[Saved data entries]
···
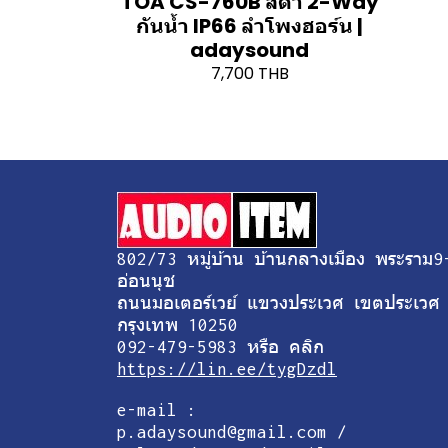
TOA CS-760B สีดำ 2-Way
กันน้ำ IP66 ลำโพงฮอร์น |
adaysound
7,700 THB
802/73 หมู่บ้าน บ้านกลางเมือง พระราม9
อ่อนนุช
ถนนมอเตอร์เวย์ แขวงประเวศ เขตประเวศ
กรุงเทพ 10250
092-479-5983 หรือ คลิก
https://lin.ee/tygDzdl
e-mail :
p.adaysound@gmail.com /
···
§ What this task involves
For this exercise, copy the lines from the one that contains "กรุงเทพ 10250" through the last line of the records, exactly and only those.

§ Answer section
กรุงเทพ 10250
092-479-5983 หรือ คลิก
https://lin.ee/tygDzdl
e-mail :
p.adaysound@gmail.com /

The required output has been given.